# Mamba 370M Training on Kaggle
Enable GPU: Settings > Accelerator > GPU T4 x2 or P100

In [None]:
!pip install -q mamba-ssm causal-conv1d transformers datasets tqdm einops

In [None]:
import torch
print(f"CUDA available: {torch.cuda.is_available()}")
print(f"GPU: {torch.cuda.get_device_name(0) if torch.cuda.is_available() else 'None'}")
print(f"Memory: {torch.cuda.get_device_properties(0).total_memory / 1e9:.1f} GB" if torch.cuda.is_available() else "")

In [None]:
# Upload your training data to Kaggle as a dataset, then add it to this notebook
# The path will be something like: /kaggle/input/your-dataset-name/D_ad_train.csv
DATASET_PATH = "/kaggle/input/your-dataset-name/D_ad_train.csv"  # UPDATE THIS

In [None]:
# Config
config = {
    "model": {
        "name": "state-spaces/mamba-370m",
        "new_model": "mamba-370m-finetuned"
    },
    "training": {
        "output_dir": "/kaggle/working/results",
        "num_train_epochs": 5,
        "per_device_train_batch_size": 4,
        "per_device_eval_batch_size": 4,
        "learning_rate": 1e-5,
        "weight_decay": 0.1,
        "max_grad_norm": 1.0,
        "max_length": 1024
    }
}

In [None]:
from datasets import load_dataset

def load_data_with_split(dataset_path, test_size=0.1, val_size=0.1, seed=42):
    dataset = load_dataset('csv', data_files=dataset_path, split='train')
    train_testvalid = dataset.train_test_split(test_size=test_size + val_size, seed=seed)
    test_valid = train_testvalid['test'].train_test_split(test_size=test_size / (test_size + val_size), seed=seed)
    return {
        'train': train_testvalid['train'],
        'validation': test_valid['train'],
        'test': test_valid['test']
    }

def format_data(row):
    return {'formatted_text': f"<s> [INST] {row['input']} [/INST] {row['output']} </s>"}

dataset_dict = load_data_with_split(DATASET_PATH)
for split in dataset_dict:
    dataset_dict[split] = dataset_dict[split].map(format_data)

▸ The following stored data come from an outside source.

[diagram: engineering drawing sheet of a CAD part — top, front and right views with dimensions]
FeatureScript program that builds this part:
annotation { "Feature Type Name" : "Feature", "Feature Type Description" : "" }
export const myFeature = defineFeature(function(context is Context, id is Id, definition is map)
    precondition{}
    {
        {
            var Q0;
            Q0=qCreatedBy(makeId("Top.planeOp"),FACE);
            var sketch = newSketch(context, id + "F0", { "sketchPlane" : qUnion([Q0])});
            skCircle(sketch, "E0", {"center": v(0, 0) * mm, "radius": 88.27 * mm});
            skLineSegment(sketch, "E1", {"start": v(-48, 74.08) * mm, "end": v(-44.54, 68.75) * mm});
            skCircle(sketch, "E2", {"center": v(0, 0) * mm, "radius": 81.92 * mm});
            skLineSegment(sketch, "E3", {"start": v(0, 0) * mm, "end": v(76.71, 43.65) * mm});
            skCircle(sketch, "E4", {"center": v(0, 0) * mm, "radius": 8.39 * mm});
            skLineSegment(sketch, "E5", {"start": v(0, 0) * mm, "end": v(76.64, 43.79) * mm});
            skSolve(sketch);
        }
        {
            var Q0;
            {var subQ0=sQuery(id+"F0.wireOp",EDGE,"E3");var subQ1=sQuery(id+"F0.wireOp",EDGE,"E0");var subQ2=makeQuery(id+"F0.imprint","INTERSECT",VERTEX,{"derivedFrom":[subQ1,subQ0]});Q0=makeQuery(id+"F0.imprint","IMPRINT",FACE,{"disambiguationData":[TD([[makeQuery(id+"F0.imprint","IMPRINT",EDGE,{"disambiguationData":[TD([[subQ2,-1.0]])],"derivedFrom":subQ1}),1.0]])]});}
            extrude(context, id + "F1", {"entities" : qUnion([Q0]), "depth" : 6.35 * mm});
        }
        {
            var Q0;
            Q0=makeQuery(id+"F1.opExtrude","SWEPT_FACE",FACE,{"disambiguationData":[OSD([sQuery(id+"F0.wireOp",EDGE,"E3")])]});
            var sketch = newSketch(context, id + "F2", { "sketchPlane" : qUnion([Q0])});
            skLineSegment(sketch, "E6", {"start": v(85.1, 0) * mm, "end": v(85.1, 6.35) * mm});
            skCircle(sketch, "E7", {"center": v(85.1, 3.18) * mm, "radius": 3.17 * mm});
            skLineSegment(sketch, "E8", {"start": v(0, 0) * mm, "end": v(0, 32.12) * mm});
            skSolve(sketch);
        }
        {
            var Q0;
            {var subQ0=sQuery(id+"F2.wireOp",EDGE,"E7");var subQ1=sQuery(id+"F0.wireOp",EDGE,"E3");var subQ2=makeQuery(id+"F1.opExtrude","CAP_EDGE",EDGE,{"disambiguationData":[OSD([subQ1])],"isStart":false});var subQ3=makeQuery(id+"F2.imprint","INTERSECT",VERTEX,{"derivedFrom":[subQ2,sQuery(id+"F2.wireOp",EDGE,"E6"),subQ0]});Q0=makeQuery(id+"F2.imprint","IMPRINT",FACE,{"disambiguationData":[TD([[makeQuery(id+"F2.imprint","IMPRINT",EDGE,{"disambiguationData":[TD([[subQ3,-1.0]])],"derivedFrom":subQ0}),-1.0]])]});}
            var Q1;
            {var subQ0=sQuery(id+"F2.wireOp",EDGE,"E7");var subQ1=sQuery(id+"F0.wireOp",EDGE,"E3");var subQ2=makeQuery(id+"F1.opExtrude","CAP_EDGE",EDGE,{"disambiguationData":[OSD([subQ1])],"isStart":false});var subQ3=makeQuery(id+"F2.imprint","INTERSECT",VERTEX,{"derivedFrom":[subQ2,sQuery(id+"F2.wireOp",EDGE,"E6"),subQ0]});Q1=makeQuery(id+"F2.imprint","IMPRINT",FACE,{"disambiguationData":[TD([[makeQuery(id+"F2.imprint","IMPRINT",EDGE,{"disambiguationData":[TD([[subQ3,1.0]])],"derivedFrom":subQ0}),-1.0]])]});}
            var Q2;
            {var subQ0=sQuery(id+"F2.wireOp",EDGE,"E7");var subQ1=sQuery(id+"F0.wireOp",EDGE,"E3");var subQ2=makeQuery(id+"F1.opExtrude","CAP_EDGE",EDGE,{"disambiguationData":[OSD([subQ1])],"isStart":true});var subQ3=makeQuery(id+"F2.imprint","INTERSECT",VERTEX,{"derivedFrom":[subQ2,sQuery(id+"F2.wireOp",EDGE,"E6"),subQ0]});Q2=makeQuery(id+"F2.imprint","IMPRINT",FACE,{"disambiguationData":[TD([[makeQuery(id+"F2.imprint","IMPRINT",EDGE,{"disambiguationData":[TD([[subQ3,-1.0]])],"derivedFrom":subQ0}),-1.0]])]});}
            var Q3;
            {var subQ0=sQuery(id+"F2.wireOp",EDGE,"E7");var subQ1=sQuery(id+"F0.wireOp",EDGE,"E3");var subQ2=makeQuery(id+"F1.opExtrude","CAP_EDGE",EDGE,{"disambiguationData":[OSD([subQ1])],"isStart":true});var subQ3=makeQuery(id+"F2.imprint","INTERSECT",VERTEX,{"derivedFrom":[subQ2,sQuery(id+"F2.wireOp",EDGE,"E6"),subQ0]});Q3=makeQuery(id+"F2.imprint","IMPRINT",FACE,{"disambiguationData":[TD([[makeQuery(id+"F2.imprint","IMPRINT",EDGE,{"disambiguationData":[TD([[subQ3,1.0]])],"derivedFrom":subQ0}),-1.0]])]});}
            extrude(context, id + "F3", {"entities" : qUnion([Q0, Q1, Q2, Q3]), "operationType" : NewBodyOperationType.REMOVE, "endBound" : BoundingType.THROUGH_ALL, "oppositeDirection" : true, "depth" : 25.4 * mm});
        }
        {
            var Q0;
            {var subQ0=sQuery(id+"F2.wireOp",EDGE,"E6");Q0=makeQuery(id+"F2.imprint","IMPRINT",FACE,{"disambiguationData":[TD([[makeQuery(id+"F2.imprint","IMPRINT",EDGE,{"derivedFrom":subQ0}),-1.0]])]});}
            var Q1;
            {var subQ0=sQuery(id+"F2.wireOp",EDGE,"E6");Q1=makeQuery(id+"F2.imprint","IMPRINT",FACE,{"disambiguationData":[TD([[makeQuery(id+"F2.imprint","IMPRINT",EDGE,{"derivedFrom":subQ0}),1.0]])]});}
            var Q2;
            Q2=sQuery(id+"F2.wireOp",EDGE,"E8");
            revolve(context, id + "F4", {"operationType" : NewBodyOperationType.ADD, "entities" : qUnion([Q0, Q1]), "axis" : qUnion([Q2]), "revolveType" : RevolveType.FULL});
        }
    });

print(f"Train: {len(dataset_dict['train'])}, Val: {len(dataset_dict['validation'])}, Test: {len(dataset_dict['test'])}")

In [None]:
from mamba_ssm.models.mixer_seq_simple import MambaLMHeadModel
from transformers import AutoTokenizer

model_name = config["model"]["name"]
tokenizer = AutoTokenizer.from_pretrained(model_name)
tokenizer.pad_token = tokenizer.eos_token

model = MambaLMHeadModel.from_pretrained(model_name)
print(f"Model loaded: {sum(p.numel() for p in model.parameters()) / 1e6:.1f}M parameters")

In [None]:
from torch.utils.data import DataLoader
from torch.optim import AdamW
from torch.optim.lr_scheduler import CosineAnnealingLR
from tqdm import tqdm
import os

def collate_fn(batch, tokenizer, max_length):
    texts = [item["formatted_text"] for item in batch]
    encodings = tokenizer(texts, padding=True, truncation=True, max_length=max_length, return_tensors="pt")
    encodings["labels"] = encodings["input_ids"].clone()
    return encodings

def train_model(model, tokenizer, train_dataset, config):
    device = torch.device("cuda" if torch.cuda.is_available() else "cpu")
    model = model.to(device)
    
    tc = config["training"]
    batch_size = tc["per_device_train_batch_size"]
    num_epochs = tc["num_train_epochs"]
    max_length = tc["max_length"]
    
    train_loader = DataLoader(
        train_dataset,
        batch_size=batch_size,
        shuffle=True,
        collate_fn=lambda b: collate_fn(b, tokenizer, max_length)
    )
    
    optimizer = AdamW(model.parameters(), lr=tc["learning_rate"], weight_decay=tc["weight_decay"])
    scheduler = CosineAnnealingLR(optimizer, T_max=len(train_loader) * num_epochs)
    
    model.train()
    for epoch in range(num_epochs):
        pbar = tqdm(train_loader, desc=f"Epoch {epoch + 1}/{num_epochs}")
        for batch in pbar:
            input_ids = batch["input_ids"].to(device)
            labels = batch["labels"].to(device)
            
            outputs = model(input_ids)
            logits = outputs.logits
            
            loss = torch.nn.functional.cross_entropy(
                logits[:, :-1, :].reshape(-1, logits.size(-1)),
                labels[:, 1:].reshape(-1)
            )
            
            optimizer.zero_grad()
            loss.backward()
            torch.nn.utils.clip_grad_norm_(model.parameters(), tc.get("max_grad_norm", 1.0))
            optimizer.step()
            scheduler.step()
            
            pbar.set_postfix({"loss": f"{loss.item():.4f}"})
    
    # Save
    os.makedirs(tc["output_dir"], exist_ok=True)
    save_path = os.path.join(tc["output_dir"], config["model"]["new_model"])
    model.save_pretrained(save_path)
    tokenizer.save_pretrained(save_path)
    print(f"Model saved to {save_path}")
    return model

In [None]:
# Train
model = train_model(model, tokenizer, dataset_dict['train'], config)

In [None]:
# Zip and download
import shutil
shutil.make_archive('/kaggle/working/mamba-370m-finetuned', 'zip', config['training']['output_dir'])
print("Download: /kaggle/working/mamba-370m-finetuned.zip")